Shame is NOT a good thing. But feelings of guilt that open heart and mind to harm you’ve done and focus your time and effort on repairing the damage you’ve caused, well, that’s a good thing – a very good thing.
That’s because guilt connects you with grace, and grace connects you to the God who understands your failures and mistakes.
God grieves with us in our guilt and is perfectly willing to forgive us for our failures and mistakes and mend the brokenness that our missteps have created. All you’ve got to do is ask.
We know – or should know – that ours in not a tit-for-tat God when it comes to guilt. Though some expect nothing from God but wrath and retribution, thanks be to God that, because of Jesus Christ, you and I know better.
We know – or should know – that as much as guilt overpowers, grace abounds even more.

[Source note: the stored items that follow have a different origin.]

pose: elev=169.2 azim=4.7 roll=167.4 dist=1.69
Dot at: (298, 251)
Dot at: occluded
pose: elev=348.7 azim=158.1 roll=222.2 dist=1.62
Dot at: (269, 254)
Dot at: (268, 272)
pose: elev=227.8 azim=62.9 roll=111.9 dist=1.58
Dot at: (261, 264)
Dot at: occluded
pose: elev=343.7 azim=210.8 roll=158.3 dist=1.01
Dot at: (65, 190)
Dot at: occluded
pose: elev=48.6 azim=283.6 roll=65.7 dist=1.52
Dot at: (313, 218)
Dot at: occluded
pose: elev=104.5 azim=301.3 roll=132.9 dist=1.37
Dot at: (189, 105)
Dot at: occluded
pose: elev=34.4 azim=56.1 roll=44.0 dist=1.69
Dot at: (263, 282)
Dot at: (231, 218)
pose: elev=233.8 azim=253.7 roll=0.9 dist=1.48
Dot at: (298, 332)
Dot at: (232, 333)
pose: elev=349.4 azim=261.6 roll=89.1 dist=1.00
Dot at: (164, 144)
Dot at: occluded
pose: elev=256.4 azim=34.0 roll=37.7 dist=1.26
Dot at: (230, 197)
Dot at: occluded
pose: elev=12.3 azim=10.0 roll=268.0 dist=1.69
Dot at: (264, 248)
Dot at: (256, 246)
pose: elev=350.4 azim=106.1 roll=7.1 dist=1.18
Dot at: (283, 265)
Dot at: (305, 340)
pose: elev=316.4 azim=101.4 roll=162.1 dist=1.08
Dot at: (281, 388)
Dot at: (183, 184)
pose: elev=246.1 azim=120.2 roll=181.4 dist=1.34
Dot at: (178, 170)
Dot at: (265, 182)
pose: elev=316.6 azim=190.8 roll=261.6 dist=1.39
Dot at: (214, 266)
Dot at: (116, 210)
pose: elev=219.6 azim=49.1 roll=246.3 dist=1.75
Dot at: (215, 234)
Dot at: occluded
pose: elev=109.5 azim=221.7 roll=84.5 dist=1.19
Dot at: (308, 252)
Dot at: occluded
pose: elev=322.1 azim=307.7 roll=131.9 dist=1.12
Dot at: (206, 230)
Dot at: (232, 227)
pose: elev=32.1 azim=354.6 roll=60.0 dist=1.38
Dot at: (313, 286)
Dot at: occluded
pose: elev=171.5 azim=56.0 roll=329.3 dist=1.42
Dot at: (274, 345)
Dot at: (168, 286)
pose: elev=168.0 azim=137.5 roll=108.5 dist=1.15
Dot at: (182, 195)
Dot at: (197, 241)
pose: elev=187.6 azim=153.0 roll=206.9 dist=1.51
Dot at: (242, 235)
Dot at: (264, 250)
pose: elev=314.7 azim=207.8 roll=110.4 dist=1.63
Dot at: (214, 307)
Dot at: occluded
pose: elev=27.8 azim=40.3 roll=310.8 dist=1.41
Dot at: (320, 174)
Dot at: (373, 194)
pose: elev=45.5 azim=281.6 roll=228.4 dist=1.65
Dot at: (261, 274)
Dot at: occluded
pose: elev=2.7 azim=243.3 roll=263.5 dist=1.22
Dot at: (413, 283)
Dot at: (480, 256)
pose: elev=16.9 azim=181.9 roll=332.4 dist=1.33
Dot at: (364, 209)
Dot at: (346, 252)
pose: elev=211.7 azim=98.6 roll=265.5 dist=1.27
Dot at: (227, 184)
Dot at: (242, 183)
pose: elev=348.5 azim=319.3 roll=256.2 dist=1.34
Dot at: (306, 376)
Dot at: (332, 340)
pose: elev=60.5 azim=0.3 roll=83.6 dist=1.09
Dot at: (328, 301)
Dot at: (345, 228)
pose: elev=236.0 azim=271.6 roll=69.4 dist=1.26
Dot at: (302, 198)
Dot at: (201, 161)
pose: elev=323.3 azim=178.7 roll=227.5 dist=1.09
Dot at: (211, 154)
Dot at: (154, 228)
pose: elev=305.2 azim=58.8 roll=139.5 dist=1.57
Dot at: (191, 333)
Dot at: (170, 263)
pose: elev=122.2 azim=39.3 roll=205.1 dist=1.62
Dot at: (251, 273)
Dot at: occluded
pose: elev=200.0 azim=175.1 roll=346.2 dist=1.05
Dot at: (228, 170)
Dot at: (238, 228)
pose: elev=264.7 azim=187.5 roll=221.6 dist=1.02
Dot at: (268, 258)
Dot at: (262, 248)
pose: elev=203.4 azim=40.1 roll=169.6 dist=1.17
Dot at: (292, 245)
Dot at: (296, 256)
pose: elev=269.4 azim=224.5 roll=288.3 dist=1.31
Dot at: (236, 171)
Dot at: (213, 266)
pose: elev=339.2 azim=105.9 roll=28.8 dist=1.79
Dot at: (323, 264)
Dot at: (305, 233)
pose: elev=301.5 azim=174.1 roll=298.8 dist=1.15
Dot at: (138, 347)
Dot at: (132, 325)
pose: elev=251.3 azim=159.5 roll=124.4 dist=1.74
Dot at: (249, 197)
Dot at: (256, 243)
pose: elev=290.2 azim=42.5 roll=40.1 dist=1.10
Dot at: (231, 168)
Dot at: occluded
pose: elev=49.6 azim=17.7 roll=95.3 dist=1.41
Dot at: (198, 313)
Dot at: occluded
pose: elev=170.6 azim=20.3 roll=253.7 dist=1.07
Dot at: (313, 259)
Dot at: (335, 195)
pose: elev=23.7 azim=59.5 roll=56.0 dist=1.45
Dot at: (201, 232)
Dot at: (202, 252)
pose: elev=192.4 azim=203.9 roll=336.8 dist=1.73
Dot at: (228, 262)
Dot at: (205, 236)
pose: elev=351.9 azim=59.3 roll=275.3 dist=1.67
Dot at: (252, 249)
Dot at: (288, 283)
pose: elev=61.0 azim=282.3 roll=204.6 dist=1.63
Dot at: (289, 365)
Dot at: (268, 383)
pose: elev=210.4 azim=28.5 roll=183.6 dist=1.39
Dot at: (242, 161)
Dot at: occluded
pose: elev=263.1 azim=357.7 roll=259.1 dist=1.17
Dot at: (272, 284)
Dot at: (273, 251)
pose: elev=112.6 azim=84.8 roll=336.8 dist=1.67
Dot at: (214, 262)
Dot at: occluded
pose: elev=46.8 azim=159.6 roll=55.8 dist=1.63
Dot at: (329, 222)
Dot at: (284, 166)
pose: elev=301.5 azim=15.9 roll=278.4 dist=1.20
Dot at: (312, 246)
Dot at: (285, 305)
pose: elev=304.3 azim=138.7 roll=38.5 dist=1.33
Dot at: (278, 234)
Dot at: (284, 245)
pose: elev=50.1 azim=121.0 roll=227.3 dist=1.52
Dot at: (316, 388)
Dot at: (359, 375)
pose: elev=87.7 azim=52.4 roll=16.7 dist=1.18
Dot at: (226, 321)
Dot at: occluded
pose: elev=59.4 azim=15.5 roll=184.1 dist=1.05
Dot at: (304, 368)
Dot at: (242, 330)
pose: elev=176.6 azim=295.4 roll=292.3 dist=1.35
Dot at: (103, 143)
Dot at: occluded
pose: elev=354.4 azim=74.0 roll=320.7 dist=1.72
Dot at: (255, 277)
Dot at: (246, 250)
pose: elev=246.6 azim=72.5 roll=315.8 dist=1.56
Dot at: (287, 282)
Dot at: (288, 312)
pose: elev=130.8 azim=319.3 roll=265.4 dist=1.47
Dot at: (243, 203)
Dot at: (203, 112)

As we follow Jesus into Lent’s desert place of lonely self-reflection and honest repentance, let our song also be our prayer:
Lord, who throughout these 40 days for us did fast and pray,
teach us with thee to mourn our sins, and close by thee to stay.
Abide with us, that so this life, of suffering over past,
an Easter of unending joy we may attain at last.
Ancient words, ever true, and filled with courage and hope to again make our Lenten walk to the Cross with Christ.
Amen, and amen.
Pastor Grant M. VanderVelden shared this message on Sunday, March 6, 2022, the first Sunday of Lent. The ninth sermon in his series “Becoming Disciples: The Story of God and Us,” it is adapted from scholarship, commentary, and reflection by Walter Brueggemann, MaryAnne Fisher, and Terence Fretheim.